CONTACT NO.: 09272421630/09209759261/09174998608

PRESS STATEMENT:
REFERENCES: DR. DAVID MICHAEL SAN JUAN; Cellphone No.: 09272421630
                                MR. BENJAMIN VALBUENA; Cellphone No.: 09162294515

 

Convenors of the Suspend K to 12 Alliance who are leaders and members of different education institutions, organizations and unions nationwide have joined the family day today at the Liwasang Bonifacio. Our parents and students have also united with us in the call to Suspend the K to 12 program of the Aquino government.
 

“The government is not prepared to implement a 12-year Basic Education Cycle mandated by the K to 12, as manifested by the actual insufficiency of classrooms, libraries, toilets and other facilities; textbooks, modules and other instructional materials; teachers, non-teaching staff, maintenance staff and other education sector personnel in the 10-year Basic Education Cycle. The government’s actual education budget in recent decades have never reacehed 4% of the GDP, while the global standard is pegged at 6% of the GDP, hence, the K to 12 program will be underfunded with predictably disastrous consequences,” Mr. Benjamin Valbuena, ACT Chairperson declared.

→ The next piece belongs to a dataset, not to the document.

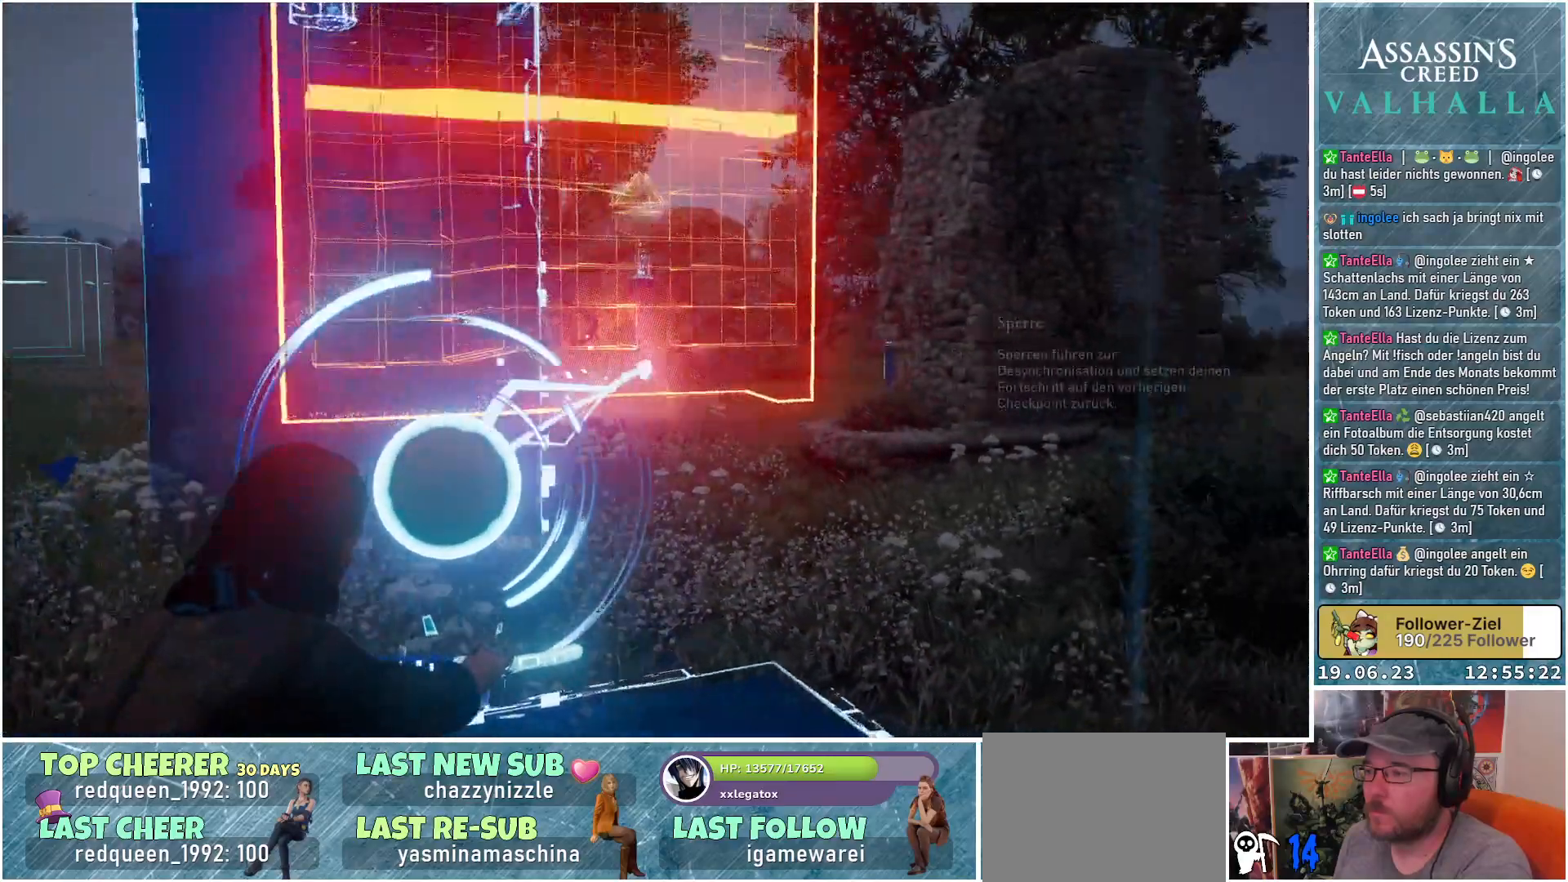
{"buttons": [], "left_stick": "center", "right_stick": "right", "events": []}
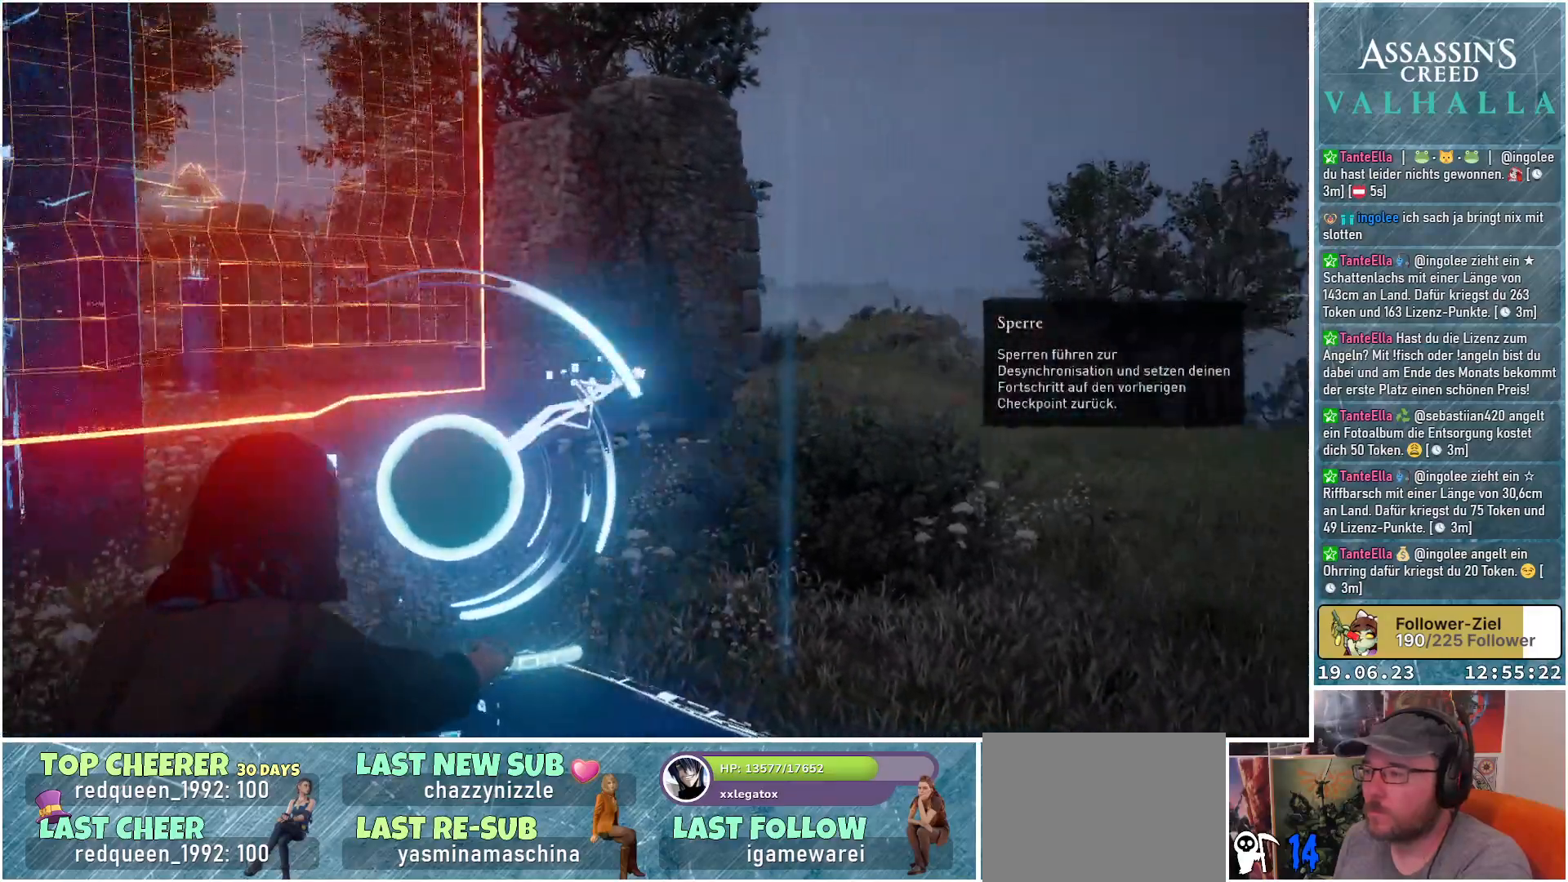
{"buttons": [], "left_stick": "center", "right_stick": "right", "events": []}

Dr. David San Juan, De La Salle University professor and spokesperson of the Suspend K to 12 Alliance said, “The enactment of CHEd Memo No. 20, Series of 2013 which has trimmed down the college General Education Curriculum (GEC) and eventually cascaded subjects from college to senior high school, has led to the removal of vital subjects such as Filipino, Literature and Philippine Government and Constitution. There will also be massive displacement of professors, teachers and non-teaching personnel by 2016 when no one will enroll in the tertiary level; and beyond, once the slimmer GEC has become permanent. This would also mean that unions will automatically be busted.”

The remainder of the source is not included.